▶ **Action item**
All that should be output is the block of lines below from the line with "542 264 329" to the line with "704 457 17.41", both included, exactly as written.

[Spatial grounding data]
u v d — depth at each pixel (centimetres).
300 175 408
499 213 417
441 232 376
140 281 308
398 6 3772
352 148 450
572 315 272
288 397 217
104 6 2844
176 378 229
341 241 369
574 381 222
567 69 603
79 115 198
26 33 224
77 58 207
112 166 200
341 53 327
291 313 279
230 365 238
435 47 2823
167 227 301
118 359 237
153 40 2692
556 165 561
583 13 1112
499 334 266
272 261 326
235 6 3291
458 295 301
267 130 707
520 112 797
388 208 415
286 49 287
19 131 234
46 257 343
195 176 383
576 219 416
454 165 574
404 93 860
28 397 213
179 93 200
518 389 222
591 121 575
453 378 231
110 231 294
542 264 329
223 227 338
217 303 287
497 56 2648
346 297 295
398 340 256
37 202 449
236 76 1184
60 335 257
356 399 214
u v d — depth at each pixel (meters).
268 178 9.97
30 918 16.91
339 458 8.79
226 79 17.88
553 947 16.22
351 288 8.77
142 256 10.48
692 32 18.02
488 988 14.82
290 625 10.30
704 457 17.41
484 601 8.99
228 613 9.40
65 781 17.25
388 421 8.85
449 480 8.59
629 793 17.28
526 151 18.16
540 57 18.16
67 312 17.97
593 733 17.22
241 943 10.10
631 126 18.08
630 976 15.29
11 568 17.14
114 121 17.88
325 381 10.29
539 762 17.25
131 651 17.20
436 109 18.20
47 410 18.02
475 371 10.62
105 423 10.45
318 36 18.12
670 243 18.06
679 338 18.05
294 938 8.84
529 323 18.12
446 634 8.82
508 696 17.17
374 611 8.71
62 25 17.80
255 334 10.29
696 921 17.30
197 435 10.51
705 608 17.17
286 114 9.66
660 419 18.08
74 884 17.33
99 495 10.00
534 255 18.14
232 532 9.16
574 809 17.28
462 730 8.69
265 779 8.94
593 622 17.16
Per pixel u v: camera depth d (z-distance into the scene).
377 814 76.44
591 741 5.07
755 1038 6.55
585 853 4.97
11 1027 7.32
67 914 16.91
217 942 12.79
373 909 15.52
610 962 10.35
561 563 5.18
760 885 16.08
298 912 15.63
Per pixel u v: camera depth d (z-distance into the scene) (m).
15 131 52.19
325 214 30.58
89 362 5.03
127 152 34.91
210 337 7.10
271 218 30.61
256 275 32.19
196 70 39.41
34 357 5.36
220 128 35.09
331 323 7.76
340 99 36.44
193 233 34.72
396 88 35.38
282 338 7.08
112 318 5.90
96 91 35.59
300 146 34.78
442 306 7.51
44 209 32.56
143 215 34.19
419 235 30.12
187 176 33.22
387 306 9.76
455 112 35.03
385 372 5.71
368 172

▶ **Worked solution**
542 264 329
223 227 338
217 303 287
497 56 2648
346 297 295
398 340 256
37 202 449
236 76 1184
60 335 257
356 399 214
u v d — depth at each pixel (meters).
268 178 9.97
30 918 16.91
339 458 8.79
226 79 17.88
553 947 16.22
351 288 8.77
142 256 10.48
692 32 18.02
488 988 14.82
290 625 10.30
704 457 17.41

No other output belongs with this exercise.